Nothing could be a greater proof of favour than to be included in the "list" to Marly. It was an honour more craved for than a ribbon or a place at Court. The names of the distinguished few were written down in the King's own hand (a very bad specimen of calligraphy), after due consultation with Madame de Maintenon. She was fond of Marly, hence its favour as a residence. She had herself superintended the building, seated in her gilt sedan chair, the King, hat in hand, standing by her side. At Marly she could better isolate him than at Versailles. His loneliness threw him more under her influence and under that of the Duc de Maine. These two, pupil and governess, perfectly understand each other. There is to be a codicil to the royal will, virtually passing over the Duc d'Orléans, his nephew, to invest Maine with all the powers of a Regent. Madame de Maintenon represents this hypocritical son of De Montespan as a simple-hearted, unostentatious man, wholly occupied by his attendance on his Majesty and with his classical studies. The King, whose personal activity is diminished, and whose powers of mind are impaired, believes it. Louis, once renowned as the finest horseman, sportsman, runner, dancer, shot, and charioteer, driving four horses with ease and grace, in France, is now stiff and somewhat infirm. Too indolent to move about and inquire for himself, he sees and hears only through Madame de Maintenon. To others he is an unbending autocrat.

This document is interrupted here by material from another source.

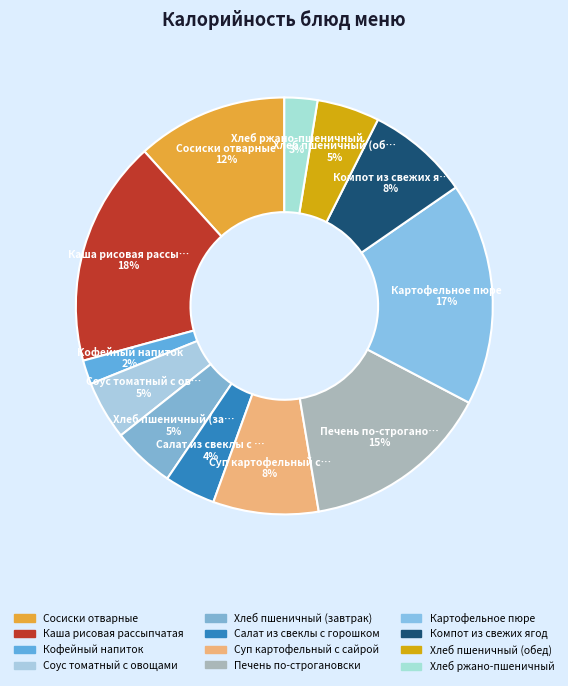

What portion of the pie excludes Суп картофельный с сайрой?

91.8%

If Louis is feared as a parent he is hated as a Sovereign. The denunciations of his ci-devant Protestant wife in the interests of his salvation lash him into inexpressible terror of perdition. She suggests that he can best expiate the excesses of his youth by a holocaust to the Almighty of all the heretics within his realm. The Jesuits press him solely. Terrified by the threats of awful judgments upon impenitent sovereigns, Louis signs the Revocation of the Edict of Nantes. He expels the Jansenists, destroys their pleasant refuge on a wooded hill near Maintenon, accepts the Bull Unigenitus, exiles the Cardinal de Noailles, and fills the state prisons with recusant bishops.

The whole of France is in indescribable confusion. The south, where the reformed faith prevails, is deluged with blood. Many thousands of industrious and orderly citizens doom themselves to perpetual exile rather than abjure the Protestant faith.

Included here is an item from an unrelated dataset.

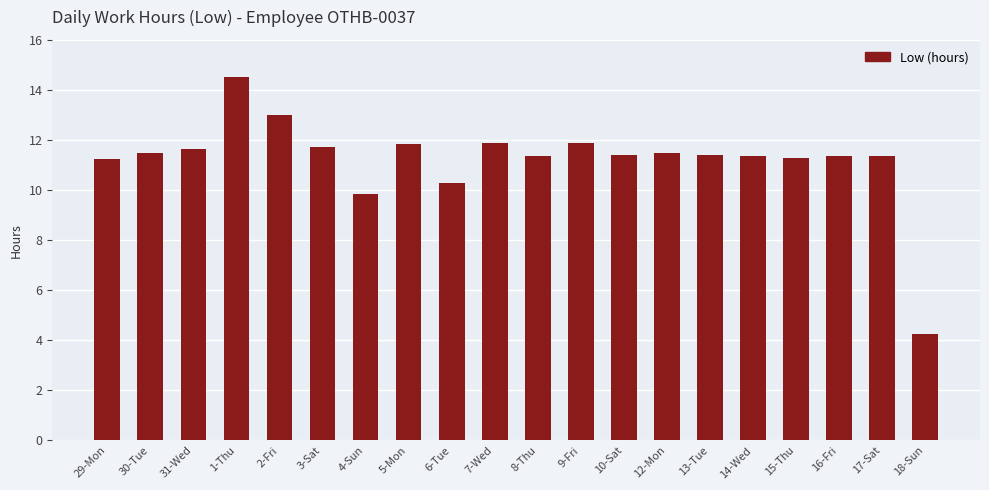

What is the label of the 10th bar from the right?

8-Thu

Le Grand Monarque is now a lonely, melancholy old man. Defeat has dogged his armies; the elevation of his grandchild, Philip, to the throne of Spain has well-nigh brought France to destruction. Death has been busy with his family: the Dauphin is dead; his son, the Duc de Bourgogne, is dead; Adelaide de Savoie, his wife, most justly dear to Louis, is also dead; and now there only remains one little life, their son, the infant Duc d'Anjou between himself and the extinction of his direct line. The Court at Marly is as lugubrious and austere as Madame de Maintenon and the Jesuits can make it.

Yet a shadow of the pomp and etiquette of Versailles is still kept up. On certain days after dinner, which takes place at noon, his Majesty receives the royal family. The folding doors of the royal suite are thrown open, and Louis appears. His hat with overtopping feathers is on his head, one hand is placed upon the breast of his coat, the other rests upon an ormolu table. He wears a diamond star; and a blue ribbon is passed across his breast. His coat is of black velvet, his waistcoat of red satin richly wrought with gold; he wears diamonds in his shoe-buckles and in his garters. On his head is a ponderous black wig, raised high on the forehead. This black wig gives his thin, hatchet-shaped face, seamed with wrinkles, a ghastly look. Louis changes his wigs many times each day to suit various occasions. He has wigs for all emergencies. In figure he is much shrunk, and is slightly bent. As he stands, his hand resting on the table for support, every movement is studied to impose silence and awe. To the day of his death he is majestic, and has the grandest manners in the world.

The royal family, conducted through galleries and colonnades lined with exotics and orange-trees (for Louis loves orange-flowers, all other scents and essences, however, are forbidden), pass before him. They wear mantles or mantelets according to their rank. To the obeisances of those who enjoy the honour of the fauteuil his Majesty returns a decided bow. Others who occupy tabourets only, receive but a qualified acknowledgment. People who sit on pliants are not received at Marly at all.

After the reception come the visits. Those who by their rank are entitled to receive as well as to pay visits, flutter backwards and forwards, with painful activity. Madame la Duchesse or Madame la Princesse rushes out of one door and in at another, shouldering her train, to salute a royal personage and return before more company arrive to visit herself. Sometimes a call of ceremony is arranged to Saint-Germain, situated about two miles from Marly, where the unhappy James II. and his Queen, Mary of Modena, reside, as annuitants on the royal bounty. Here the question as to who should wear mantles and who mantelets, who should have fauteuils and who tabourets, complicates itself to such an extent (the etiquette of the English Court having also to be duly considered) that even his Majesty grows embarrassed. He cuts the Gordian knot by not sitting down at all. He exchanges a few casual phrases with the exiled Stuarts standing, and forthwith returns to the rural retreat of Marly.